Nathan McIver will take over as acting head coach, and Goyette will step in as assistant for Thursday and Friday’s games.
This is a natural progression for Goyette, who transitioned into coaching almost immediately following her decorated playing career.
In 2007, Goyette was named head coach of the University of Calgary Dinos, with whom she won a national championship in 2012. She was also an assistant coach for Team Canada at the World Championships in 2012 and at the Olympic Games in 2014.
Goyette’s accomplishments have been recognized through her induction into both the IIHF Hall of Fame (2013) and Hockey Hall of Fame (2017). She was made a member of the Order of Canada in 2018.
It was another hockey great — Leafs’ senior director of player development Hayley Wickenheiser — who ultimately coaxed Goyette out of the college ranks and into an NHL position. Wickenheiser was promoted in May 2021 to her current role, as the highest-ranking female in an NHL hockey operations department, and she quickly tapped former teammate Goyette to be her right-hand woman.

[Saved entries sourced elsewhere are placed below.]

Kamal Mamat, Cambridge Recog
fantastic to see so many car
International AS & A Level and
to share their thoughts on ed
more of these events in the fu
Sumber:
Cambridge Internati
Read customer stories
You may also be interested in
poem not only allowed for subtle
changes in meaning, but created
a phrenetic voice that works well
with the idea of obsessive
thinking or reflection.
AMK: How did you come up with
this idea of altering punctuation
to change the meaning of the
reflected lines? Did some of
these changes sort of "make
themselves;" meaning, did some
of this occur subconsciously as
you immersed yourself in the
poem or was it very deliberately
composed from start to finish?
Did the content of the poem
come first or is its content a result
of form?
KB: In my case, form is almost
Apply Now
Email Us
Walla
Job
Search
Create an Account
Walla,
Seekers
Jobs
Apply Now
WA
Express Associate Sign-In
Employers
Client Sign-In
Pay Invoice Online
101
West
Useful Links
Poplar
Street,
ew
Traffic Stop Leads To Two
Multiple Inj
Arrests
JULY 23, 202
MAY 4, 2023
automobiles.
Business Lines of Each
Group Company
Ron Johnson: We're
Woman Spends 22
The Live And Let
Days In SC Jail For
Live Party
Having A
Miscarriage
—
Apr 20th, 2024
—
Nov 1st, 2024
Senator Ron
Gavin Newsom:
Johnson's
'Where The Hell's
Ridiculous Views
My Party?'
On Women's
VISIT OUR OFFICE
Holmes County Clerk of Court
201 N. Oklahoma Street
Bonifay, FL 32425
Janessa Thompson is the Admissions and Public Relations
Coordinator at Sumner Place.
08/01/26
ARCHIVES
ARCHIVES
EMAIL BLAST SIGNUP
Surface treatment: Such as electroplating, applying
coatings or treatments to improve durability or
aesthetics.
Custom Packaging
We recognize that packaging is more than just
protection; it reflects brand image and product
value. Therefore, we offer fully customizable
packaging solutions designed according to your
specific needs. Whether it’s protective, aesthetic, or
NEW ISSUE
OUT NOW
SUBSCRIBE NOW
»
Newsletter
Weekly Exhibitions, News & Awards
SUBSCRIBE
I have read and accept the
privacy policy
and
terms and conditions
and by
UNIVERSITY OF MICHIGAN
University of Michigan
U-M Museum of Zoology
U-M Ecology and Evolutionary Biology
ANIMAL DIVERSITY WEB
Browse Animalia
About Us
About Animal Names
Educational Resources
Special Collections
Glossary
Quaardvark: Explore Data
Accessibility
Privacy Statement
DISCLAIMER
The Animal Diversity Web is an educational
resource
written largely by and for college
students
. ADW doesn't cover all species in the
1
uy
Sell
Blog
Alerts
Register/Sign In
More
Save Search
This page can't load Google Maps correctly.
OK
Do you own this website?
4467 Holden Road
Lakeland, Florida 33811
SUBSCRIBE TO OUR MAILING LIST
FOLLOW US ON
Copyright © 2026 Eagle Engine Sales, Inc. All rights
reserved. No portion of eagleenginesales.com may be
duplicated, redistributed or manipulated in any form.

Goyette, 56, is on a short list of women who have coached men’s professional hockey. Kendall Coyne Schofield was the first female to step behind an AHL bench when she was a temporary assistant coach for the Rockford IceHogs last May. At the college level, Ellen Weinberg-Hughes — mother to NHLers Jack and Quinn — was an assistant coach for the University of New Hampshire soccer and hockey teams while attending graduate school.